[Opening Text section section]

Friday, November 8, 2013

ALTER TABLE and downtime, part II

Now, you'll note in part I that I said that doing certain ALTER operations was "free", in quotes.  That's because these operations aren't actually worry-free; there's the major issue of locking.

Currently, any ALTER TABLE you run requires an ACCESS EXCLUSIVE lock on the altered table in order to commit.  This is a lock which blocks not only writes, but reads as well.  You don't see read locks much in PostgreSQL, so one tends to forget they exist until you do something like running an ALTER TABLE in a database which processes 15,000 queries per second.  Then, this sort of thing can happen:
  1. ALTER TABLE waits behind a long-running reporting or write query.
  2. SELECT queries start to pile-up behind ALTER TABLE statement
  3. server starts performing badly because of the pile-up, and is effectively locked up for a few minutes.
  4. the pile-up takes several more minutes to clear, even after the ALTER has gone through.
This gets even worse if the table being changed has foreign keys referencing it; then any write queries against the referencing tables are also blocked.  The result is something which looks very much like a downtime, even though we're using transactional DDL.

[Closing Text section section]
[Opening Data extract section]

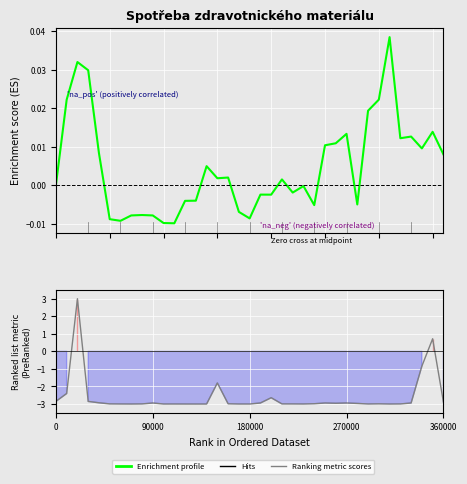

Is the value of Enrichment profile at 17 greater than the value of Ranking metric scores at 18?

Yes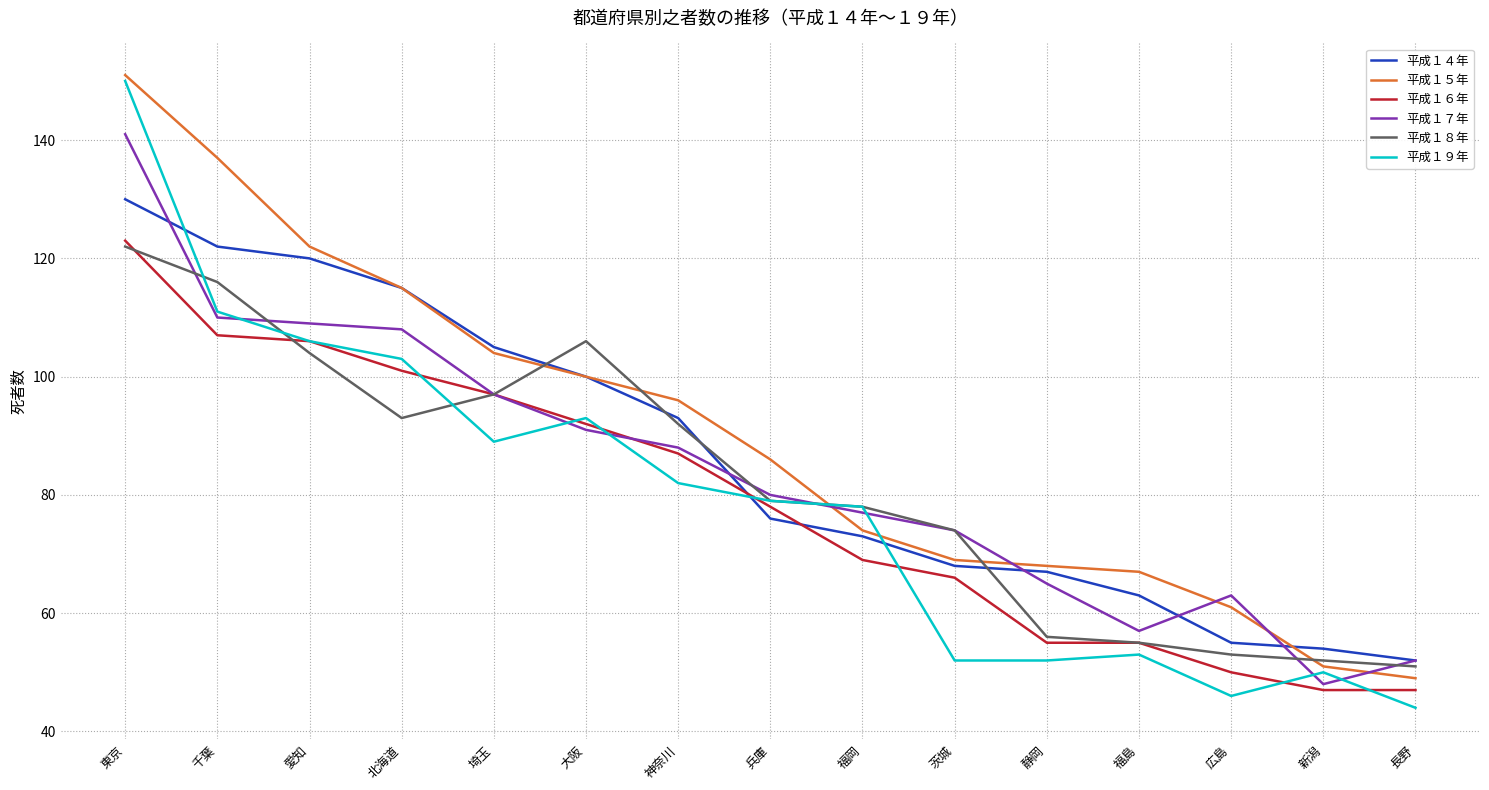

What value does the 平成１６年 series have at 神奈川, to the nearest 5?

85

[Closing Data extract section]

List of tasks>
(A) Answer these from the post on ALTER TABLE and downtime:
(i) What lock must any ALTER TABLE currently obtain on the altered table in order to commit?
(ii) How many queries per second does the database in the example process?
(iii) When other tables have foreign keys referencing the table being changed, which queries are also blocked?
(B) Carry on the post on ALTER TABLE and downtime, starting after its final sentence.

Responses per task>
(A)
(i) An ACCESS EXCLUSIVE lock.
(ii) 15,000.
(iii) Write queries against the referencing tables.

(B)
This means that, for deployments which involve ALTER TABLE, you'll need to plan on a brief downtime or at least watching the database closely if you run an extremely-high-transaction-rate database with many multi-statement transactions.  In many cases I get around this by polling for a manual lock on the table, and proceeding with the ALTER once I get one.   This doesn't work well with existing schema management tools, though.

I'm not just talking about ALTER TABLE ADD/DROP COLUMN here; this happens for any ALTER TABLE statement, including ALTER TABLE SET STATISTICS.  Unfortunately, while PostgreSQL DDL statements are transaction-safe, our system tables themselves are not currently MVCC, which means that the only way we can modify anything in the system tables is to take an exclusive lock on it.

Fortunately, thanks to Robert Haas, that just changed in 9.4 development.  In the future, we should be able to do the following operations without taking more than a share lock on the table:
  • SET STATISTICS
  • DROP TRIGGER/CONSTRAINT
  • DROP a foreign key from a referencing table
And these operations should require only a regular write lock on the table:
  • SET DEFAULT
  • SET NOT NULL
  • ADD COLUMN
... which will be really cool, and a boon to DBAs and DevOps everywhere.

There is one special case of ALTER TABLE you need to know about in addition to this, though.  That's ALTER TABLE ALTER COLUMN ... TYPE <new_data_type>.   More on this in a succeeding post.

DDL = Data Definition Language, i.e. CREATE/ALTER/DROP statements.

MVCC = Multi-Version Concurrency Control, the way we ensure that users can see different versions of the database depending on their current transaction context.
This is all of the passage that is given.